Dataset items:
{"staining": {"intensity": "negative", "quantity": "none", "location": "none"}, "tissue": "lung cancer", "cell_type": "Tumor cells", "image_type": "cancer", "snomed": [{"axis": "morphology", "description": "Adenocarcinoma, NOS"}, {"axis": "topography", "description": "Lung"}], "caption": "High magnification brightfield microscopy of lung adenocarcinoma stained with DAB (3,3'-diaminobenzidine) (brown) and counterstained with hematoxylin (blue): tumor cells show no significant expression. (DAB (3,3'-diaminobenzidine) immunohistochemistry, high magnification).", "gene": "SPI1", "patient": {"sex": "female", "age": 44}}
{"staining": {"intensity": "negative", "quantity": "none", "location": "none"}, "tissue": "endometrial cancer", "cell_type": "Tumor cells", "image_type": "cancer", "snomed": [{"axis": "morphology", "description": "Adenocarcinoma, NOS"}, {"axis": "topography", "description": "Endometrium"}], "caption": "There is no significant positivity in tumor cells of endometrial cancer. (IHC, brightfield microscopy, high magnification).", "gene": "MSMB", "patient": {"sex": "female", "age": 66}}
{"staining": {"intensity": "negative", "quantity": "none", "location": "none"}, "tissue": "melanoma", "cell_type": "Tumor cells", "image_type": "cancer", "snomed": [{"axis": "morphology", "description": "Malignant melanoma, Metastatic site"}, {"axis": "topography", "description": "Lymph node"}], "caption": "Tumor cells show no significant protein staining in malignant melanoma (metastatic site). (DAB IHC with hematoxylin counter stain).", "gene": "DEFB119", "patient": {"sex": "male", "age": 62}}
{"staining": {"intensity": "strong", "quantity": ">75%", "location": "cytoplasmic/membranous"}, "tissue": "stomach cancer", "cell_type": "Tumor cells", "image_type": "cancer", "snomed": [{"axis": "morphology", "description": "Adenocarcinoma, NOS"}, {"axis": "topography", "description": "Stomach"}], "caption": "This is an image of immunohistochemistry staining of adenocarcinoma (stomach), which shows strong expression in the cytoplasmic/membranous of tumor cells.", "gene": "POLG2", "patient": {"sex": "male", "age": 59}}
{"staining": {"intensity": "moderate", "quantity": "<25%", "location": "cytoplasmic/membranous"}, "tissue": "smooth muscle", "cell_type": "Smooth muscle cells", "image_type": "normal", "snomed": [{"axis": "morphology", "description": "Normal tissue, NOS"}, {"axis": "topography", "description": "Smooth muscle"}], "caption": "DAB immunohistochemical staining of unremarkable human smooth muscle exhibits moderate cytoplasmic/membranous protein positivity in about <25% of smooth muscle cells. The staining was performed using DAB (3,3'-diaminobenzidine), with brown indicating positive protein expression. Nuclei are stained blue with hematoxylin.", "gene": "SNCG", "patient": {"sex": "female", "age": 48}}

◆ **TASK DETAILS**: The range runs from the line above containing "is no significant" to the line containing "no significant protein", inclusive. Restate those lines word for word and no others.

◆ **RESPONSE BELOW**:
{"staining": {"intensity": "negative", "quantity": "none", "location": "none"}, "tissue": "endometrial cancer", "cell_type": "Tumor cells", "image_type": "cancer", "snomed": [{"axis": "morphology", "description": "Adenocarcinoma, NOS"}, {"axis": "topography", "description": "Endometrium"}], "caption": "There is no significant positivity in tumor cells of endometrial cancer. (IHC, brightfield microscopy, high magnification).", "gene": "MSMB", "patient": {"sex": "female", "age": 66}}
{"staining": {"intensity": "negative", "quantity": "none", "location": "none"}, "tissue": "melanoma", "cell_type": "Tumor cells", "image_type": "cancer", "snomed": [{"axis": "morphology", "description": "Malignant melanoma, Metastatic site"}, {"axis": "topography", "description": "Lymph node"}], "caption": "Tumor cells show no significant protein staining in malignant melanoma (metastatic site). (DAB IHC with hematoxylin counter stain).", "gene": "DEFB119", "patient": {"sex": "male", "age": 62}}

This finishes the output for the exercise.